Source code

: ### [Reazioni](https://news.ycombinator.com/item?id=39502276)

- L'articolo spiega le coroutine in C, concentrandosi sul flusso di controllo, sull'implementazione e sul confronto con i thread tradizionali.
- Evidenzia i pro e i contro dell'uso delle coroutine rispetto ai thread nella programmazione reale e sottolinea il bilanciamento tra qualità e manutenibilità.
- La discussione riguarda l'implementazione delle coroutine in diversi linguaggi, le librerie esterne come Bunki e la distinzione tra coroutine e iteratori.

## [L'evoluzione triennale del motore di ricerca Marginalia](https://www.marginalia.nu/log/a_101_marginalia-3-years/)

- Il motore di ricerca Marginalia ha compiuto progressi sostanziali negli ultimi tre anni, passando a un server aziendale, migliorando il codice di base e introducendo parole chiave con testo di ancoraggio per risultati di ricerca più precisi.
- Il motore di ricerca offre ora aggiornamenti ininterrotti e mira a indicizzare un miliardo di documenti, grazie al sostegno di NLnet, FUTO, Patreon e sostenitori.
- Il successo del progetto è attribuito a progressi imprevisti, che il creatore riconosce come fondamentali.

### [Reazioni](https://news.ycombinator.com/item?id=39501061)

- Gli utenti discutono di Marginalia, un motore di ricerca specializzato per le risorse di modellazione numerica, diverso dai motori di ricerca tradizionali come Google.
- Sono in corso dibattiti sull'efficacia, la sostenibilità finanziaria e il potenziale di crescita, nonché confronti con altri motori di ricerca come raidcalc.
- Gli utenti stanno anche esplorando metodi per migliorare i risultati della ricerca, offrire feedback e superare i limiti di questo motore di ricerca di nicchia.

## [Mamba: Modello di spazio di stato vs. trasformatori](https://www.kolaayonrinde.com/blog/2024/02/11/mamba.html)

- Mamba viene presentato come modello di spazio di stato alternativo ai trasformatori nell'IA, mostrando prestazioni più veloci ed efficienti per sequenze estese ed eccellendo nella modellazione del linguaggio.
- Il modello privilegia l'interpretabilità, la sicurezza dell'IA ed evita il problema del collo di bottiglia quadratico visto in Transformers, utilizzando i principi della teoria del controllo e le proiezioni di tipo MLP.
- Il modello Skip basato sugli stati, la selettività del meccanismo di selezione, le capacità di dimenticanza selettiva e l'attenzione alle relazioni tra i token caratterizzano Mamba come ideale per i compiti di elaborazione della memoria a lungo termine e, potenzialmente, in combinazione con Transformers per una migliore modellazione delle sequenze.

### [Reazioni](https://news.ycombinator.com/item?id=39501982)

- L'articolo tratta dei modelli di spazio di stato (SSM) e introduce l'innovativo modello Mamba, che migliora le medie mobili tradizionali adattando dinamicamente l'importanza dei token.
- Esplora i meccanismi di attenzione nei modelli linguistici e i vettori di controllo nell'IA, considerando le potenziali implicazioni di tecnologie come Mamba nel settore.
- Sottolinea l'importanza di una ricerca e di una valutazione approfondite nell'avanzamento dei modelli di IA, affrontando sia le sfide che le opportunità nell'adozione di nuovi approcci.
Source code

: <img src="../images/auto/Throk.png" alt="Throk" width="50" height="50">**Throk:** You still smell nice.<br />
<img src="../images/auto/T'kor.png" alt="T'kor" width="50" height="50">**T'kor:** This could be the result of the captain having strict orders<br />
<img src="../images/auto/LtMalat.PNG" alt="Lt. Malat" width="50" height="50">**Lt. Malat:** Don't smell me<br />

* [PROBLEM]:
Reproduce the material above line for line, without changing anything.

* [RESPONSE AREA]:
Source code

: ### [Reazioni](https://news.ycombinator.com/item?id=39502276)

- L'articolo spiega le coroutine in C, concentrandosi sul flusso di controllo, sull'implementazione e sul confronto con i thread tradizionali.
- Evidenzia i pro e i contro dell'uso delle coroutine rispetto ai thread nella programmazione reale e sottolinea il bilanciamento tra qualità e manutenibilità.
- La discussione riguarda l'implementazione delle coroutine in diversi linguaggi, le librerie esterne come Bunki e la distinzione tra coroutine e iteratori.

## [L'evoluzione triennale del motore di ricerca Marginalia](https://www.marginalia.nu/log/a_101_marginalia-3-years/)

- Il motore di ricerca Marginalia ha compiuto progressi sostanziali negli ultimi tre anni, passando a un server aziendale, migliorando il codice di base e introducendo parole chiave con testo di ancoraggio per risultati di ricerca più precisi.
- Il motore di ricerca offre ora aggiornamenti ininterrotti e mira a indicizzare un miliardo di documenti, grazie al sostegno di NLnet, FUTO, Patreon e sostenitori.
- Il successo del progetto è attribuito a progressi imprevisti, che il creatore riconosce come fondamentali.

### [Reazioni](https://news.ycombinator.com/item?id=39501061)

- Gli utenti discutono di Marginalia, un motore di ricerca specializzato per le risorse di modellazione numerica, diverso dai motori di ricerca tradizionali come Google.
- Sono in corso dibattiti sull'efficacia, la sostenibilità finanziaria e il potenziale di crescita, nonché confronti con altri motori di ricerca come raidcalc.
- Gli utenti stanno anche esplorando metodi per migliorare i risultati della ricerca, offrire feedback e superare i limiti di questo motore di ricerca di nicchia.

## [Mamba: Modello di spazio di stato vs. trasformatori](https://www.kolaayonrinde.com/blog/2024/02/11/mamba.html)

- Mamba viene presentato come modello di spazio di stato alternativo ai trasformatori nell'IA, mostrando prestazioni più veloci ed efficienti per sequenze estese ed eccellendo nella modellazione del linguaggio.
- Il modello privilegia l'interpretabilità, la sicurezza dell'IA ed evita il problema del collo di bottiglia quadratico visto in Transformers, utilizzando i principi della teoria del controllo e le proiezioni di tipo MLP.
- Il modello Skip basato sugli stati, la selettività del meccanismo di selezione, le capacità di dimenticanza selettiva e l'attenzione alle relazioni tra i token caratterizzano Mamba come ideale per i compiti di elaborazione della memoria a lungo termine e, potenzialmente, in combinazione con Transformers per una migliore modellazione delle sequenze.

### [Reazioni](https://news.ycombinator.com/item?id=39501982)

- L'articolo tratta dei modelli di spazio di stato (SSM) e introduce l'innovativo modello Mamba, che migliora le medie mobili tradizionali adattando dinamicamente l'importanza dei token.
- Esplora i meccanismi di attenzione nei modelli linguistici e i vettori di controllo nell'IA, considerando le potenziali implicazioni di tecnologie come Mamba nel settore.
- Sottolinea l'importanza di una ricerca e di una valutazione approfondite nell'avanzamento dei modelli di IA, affrontando sia le sfide che le opportunità nell'adozione di nuovi approcci.
Source code

: <img src="../images/auto/Throk.png" alt="Throk" width="50" height="50">**Throk:** You still smell nice.<br />
<img src="../images/auto/T'kor.png" alt="T'kor" width="50" height="50">**T'kor:** This could be the result of the captain having strict orders<br />
<img src="../images/auto/LtMalat.PNG" alt="Lt. Malat" width="50" height="50">**Lt. Malat:** Don't smell me<br />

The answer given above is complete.